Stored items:

________________________________________

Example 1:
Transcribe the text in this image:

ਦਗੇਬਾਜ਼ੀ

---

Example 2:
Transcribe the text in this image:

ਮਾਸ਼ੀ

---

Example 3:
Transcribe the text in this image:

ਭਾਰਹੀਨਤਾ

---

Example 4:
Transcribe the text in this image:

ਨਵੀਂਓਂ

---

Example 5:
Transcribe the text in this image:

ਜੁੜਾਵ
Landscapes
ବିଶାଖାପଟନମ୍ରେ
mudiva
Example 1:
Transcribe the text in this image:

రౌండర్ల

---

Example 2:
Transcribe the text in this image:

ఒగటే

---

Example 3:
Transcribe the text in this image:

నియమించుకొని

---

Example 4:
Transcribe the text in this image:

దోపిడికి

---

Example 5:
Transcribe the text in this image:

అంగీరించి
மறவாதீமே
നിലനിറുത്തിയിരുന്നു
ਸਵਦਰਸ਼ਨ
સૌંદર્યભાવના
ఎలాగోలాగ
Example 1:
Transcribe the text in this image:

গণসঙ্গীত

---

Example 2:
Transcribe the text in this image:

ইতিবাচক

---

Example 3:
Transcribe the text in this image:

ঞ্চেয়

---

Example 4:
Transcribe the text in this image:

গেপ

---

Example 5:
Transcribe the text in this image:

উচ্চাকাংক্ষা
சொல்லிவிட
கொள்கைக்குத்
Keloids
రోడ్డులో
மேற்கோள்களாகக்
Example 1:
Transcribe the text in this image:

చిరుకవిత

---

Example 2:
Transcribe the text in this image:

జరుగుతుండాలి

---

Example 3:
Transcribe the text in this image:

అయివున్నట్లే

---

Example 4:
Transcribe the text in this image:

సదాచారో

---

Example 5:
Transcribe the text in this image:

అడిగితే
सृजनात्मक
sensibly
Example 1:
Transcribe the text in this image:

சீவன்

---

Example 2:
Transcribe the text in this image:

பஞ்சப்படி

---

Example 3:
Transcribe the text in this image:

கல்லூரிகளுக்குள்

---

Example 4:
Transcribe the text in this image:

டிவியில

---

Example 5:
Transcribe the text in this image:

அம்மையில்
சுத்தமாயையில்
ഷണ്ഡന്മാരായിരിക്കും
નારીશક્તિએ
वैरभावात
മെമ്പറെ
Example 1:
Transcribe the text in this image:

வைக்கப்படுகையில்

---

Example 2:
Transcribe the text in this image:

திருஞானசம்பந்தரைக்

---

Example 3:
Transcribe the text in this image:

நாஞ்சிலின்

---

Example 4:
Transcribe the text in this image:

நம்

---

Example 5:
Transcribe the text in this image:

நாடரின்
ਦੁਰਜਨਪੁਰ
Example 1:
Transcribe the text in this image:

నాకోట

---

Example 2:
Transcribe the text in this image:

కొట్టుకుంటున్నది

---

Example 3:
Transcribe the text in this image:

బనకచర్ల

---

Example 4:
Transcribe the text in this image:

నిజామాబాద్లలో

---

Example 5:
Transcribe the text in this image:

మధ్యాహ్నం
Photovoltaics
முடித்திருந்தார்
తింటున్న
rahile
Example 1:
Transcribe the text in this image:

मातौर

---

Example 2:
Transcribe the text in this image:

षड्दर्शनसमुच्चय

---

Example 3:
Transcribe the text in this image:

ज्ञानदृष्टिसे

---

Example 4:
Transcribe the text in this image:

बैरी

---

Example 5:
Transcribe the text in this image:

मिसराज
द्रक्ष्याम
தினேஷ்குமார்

________________________________________

> [DIRECTIVE]
Return each of the rows above word for word, keeping their order and changing nothing.

> [WRITTEN RESPONSE]
Example 1:
Transcribe the text in this image:

ਦਗੇਬਾਜ਼ੀ

---

Example 2:
Transcribe the text in this image:

ਮਾਸ਼ੀ

---

Example 3:
Transcribe the text in this image:

ਭਾਰਹੀਨਤਾ

---

Example 4:
Transcribe the text in this image:

ਨਵੀਂਓਂ

---

Example 5:
Transcribe the text in this image:

ਜੁੜਾਵ
Landscapes
ବିଶାଖାପଟନମ୍ରେ
mudiva
Example 1:
Transcribe the text in this image:

రౌండర్ల

---

Example 2:
Transcribe the text in this image:

ఒగటే

---

Example 3:
Transcribe the text in this image:

నియమించుకొని

---

Example 4:
Transcribe the text in this image:

దోపిడికి

---

Example 5:
Transcribe the text in this image:

అంగీరించి
மறவாதீமே
നിലനിറുത്തിയിരുന്നു
ਸਵਦਰਸ਼ਨ
સૌંદર્યભાવના
ఎలాగోలాగ
Example 1:
Transcribe the text in this image:

গণসঙ্গীত

---

Example 2:
Transcribe the text in this image:

ইতিবাচক

---

Example 3:
Transcribe the text in this image:

ঞ্চেয়

---

Example 4:
Transcribe the text in this image:

গেপ

---

Example 5:
Transcribe the text in this image:

উচ্চাকাংক্ষা
சொல்லிவிட
கொள்கைக்குத்
Keloids
రోడ్డులో
மேற்கோள்களாகக்
Example 1:
Transcribe the text in this image:

చిరుకవిత

---

Example 2:
Transcribe the text in this image:

జరుగుతుండాలి

---

Example 3:
Transcribe the text in this image:

అయివున్నట్లే

---

Example 4:
Transcribe the text in this image:

సదాచారో

---

Example 5:
Transcribe the text in this image:

అడిగితే
सृजनात्मक
sensibly
Example 1:
Transcribe the text in this image:

சீவன்

---

Example 2:
Transcribe the text in this image:

பஞ்சப்படி

---

Example 3:
Transcribe the text in this image:

கல்லூரிகளுக்குள்

---

Example 4:
Transcribe the text in this image:

டிவியில

---

Example 5:
Transcribe the text in this image:

அம்மையில்
சுத்தமாயையில்
ഷണ്ഡന്മാരായിരിക്കും
નારીશક્તિએ
वैरभावात
മെമ്പറെ
Example 1:
Transcribe the text in this image:

வைக்கப்படுகையில்

---

Example 2:
Transcribe the text in this image:

திருஞானசம்பந்தரைக்

---

Example 3:
Transcribe the text in this image:

நாஞ்சிலின்

---

Example 4:
Transcribe the text in this image:

நம்

---

Example 5:
Transcribe the text in this image:

நாடரின்
ਦੁਰਜਨਪੁਰ
Example 1:
Transcribe the text in this image:

నాకోట

---

Example 2:
Transcribe the text in this image:

కొట్టుకుంటున్నది

---

Example 3:
Transcribe the text in this image:

బనకచర్ల

---

Example 4:
Transcribe the text in this image:

నిజామాబాద్లలో

---

Example 5:
Transcribe the text in this image:

మధ్యాహ్నం
Photovoltaics
முடித்திருந்தார்
తింటున్న
rahile
Example 1:
Transcribe the text in this image:

मातौर

---

Example 2:
Transcribe the text in this image:

षड्दर्शनसमुच्चय

---

Example 3:
Transcribe the text in this image:

ज्ञानदृष्टिसे

---

Example 4:
Transcribe the text in this image:

बैरी

---

Example 5:
Transcribe the text in this image:

मिसराज
द्रक्ष्याम
தினேஷ்குமார்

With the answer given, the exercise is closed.